Tejpal Singh Nagar popularly known as Tejpal Master is an Indian politician from Uttar Pradesh. He is a member of 17th and 18th Uttar Pradesh Assembly and presently representing Dadri constituency since March 2017 as MLA. Tejpal Nagar is a member of the Bharatiya Janata Party (BJP).

==Early life and education==
Tejpal Singh Nagar was born in a Gurjar family of Village Akilpur jagir in Gautam Budh Nagar district. He has done Postgraduation and posted as Principal in Sant Vinobha High School Vedpura, UP.

==Political career==
Tejpal Singh Nagar has been chosen as Member of Legislative Assembly from Dadri constituency in the 18th Uttar Pradesh Assembly and was also member of 17th Legislative Assembly of India. He won the election by a margin of 80,177 to the two times MLA Satveer Singh Gurjar. He was a member of Zila panchayat. Many accused the local MP of favouring Tejpal Nagar over senior BJP leader Nawab Singh Nagar for Dadri seat in 2017 state elections.

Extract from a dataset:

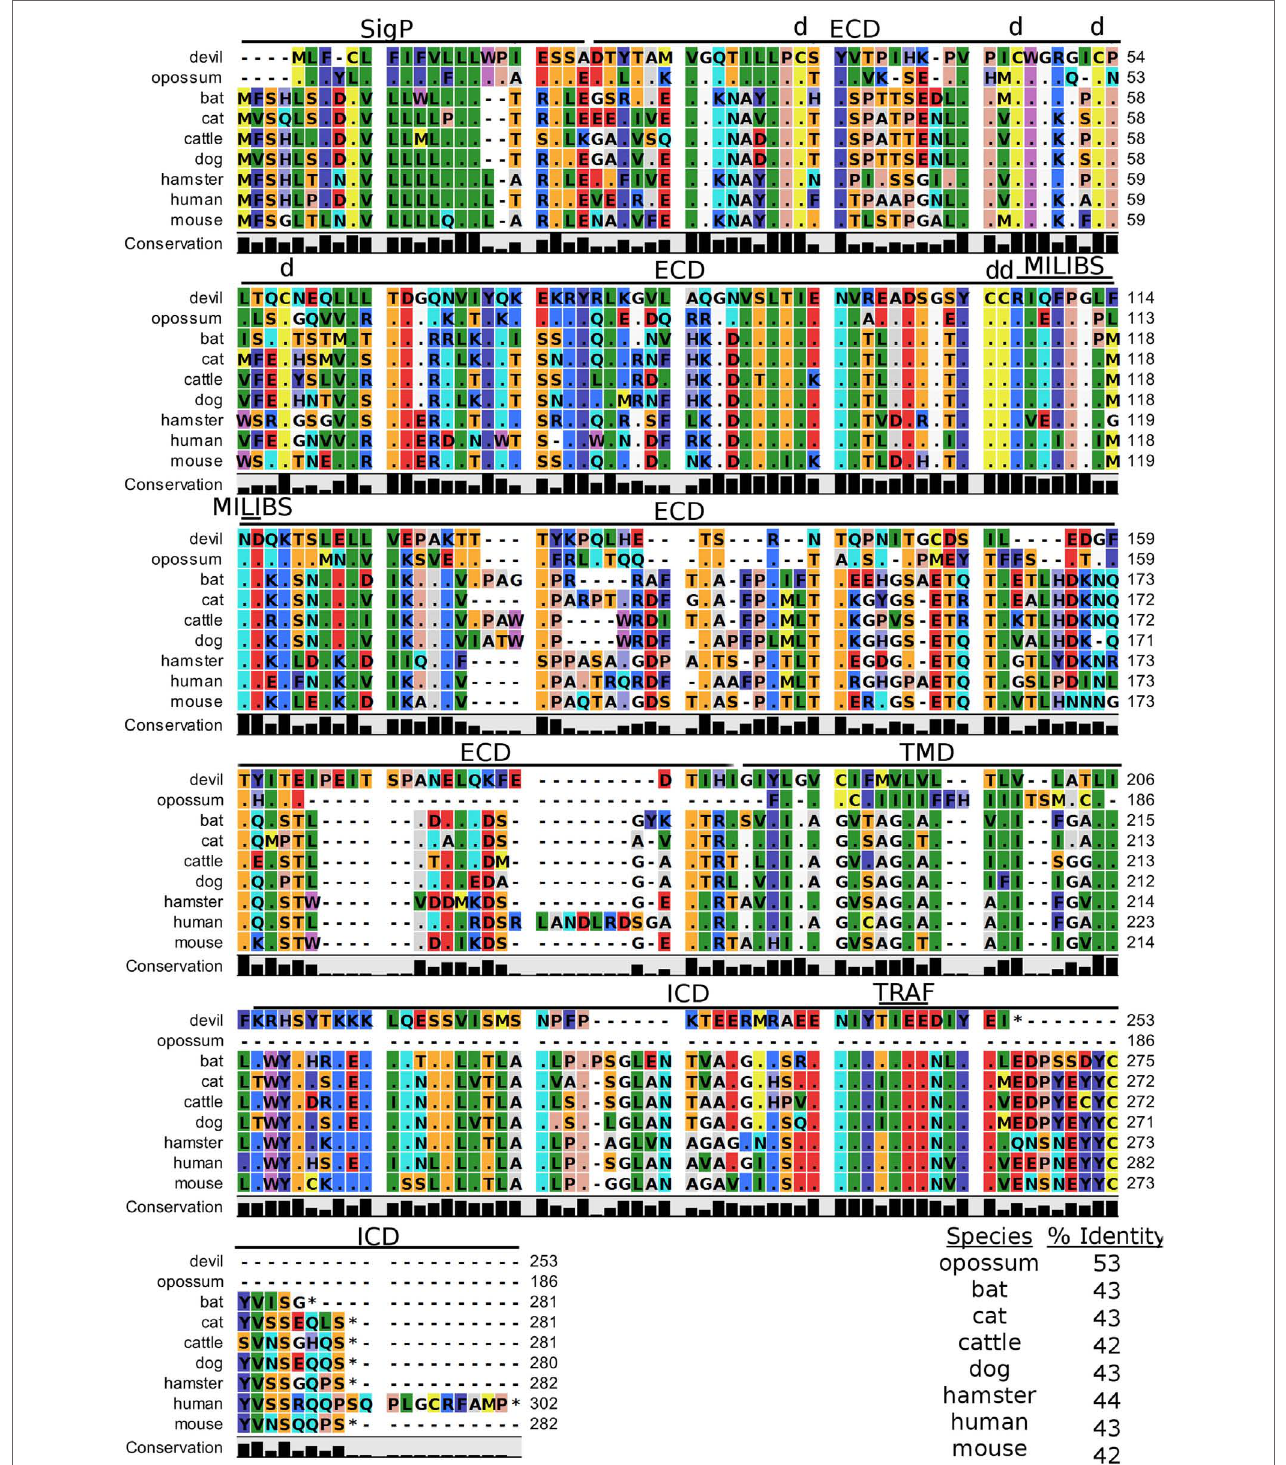
FigUre 10 | alignment of TiM-3 reference genes for nine species . The predicted signal peptides (SigP), extracellular domain (ECD), transmembrane domain (TMD), and intracellular domain (ICD) are demarcated with bars. “d” above the alignment represents predicted disulfide bonds. “TRAF” indicates a potential TRAF1/2-binding site and “MILIBS” demarcates a conserved metal ion-dependent ligand-binding site (MILIBS) found in phosphatidylserine on the surface of apoptotic cells. The black bar graphs below the alignment represent the conservation of amino acids across all nine species. The percent amino acid sequence identity between devils and other species is shown in the bottom right corner of the alignment.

Fondly known as Tejpal Master, Nagar had secured 141,226 votes in the 2017 assembly polls and won by a margin of 80,000. He outperformed himself in his second term MLA elections on 10 February 2022 by getting 218,068 votes. His vote percentage also increased from 53.2% to 61.4%. He defeated Samajwadi Party’s national spokesperson Raj Kumar Bhati by a margin of 138,218 votes.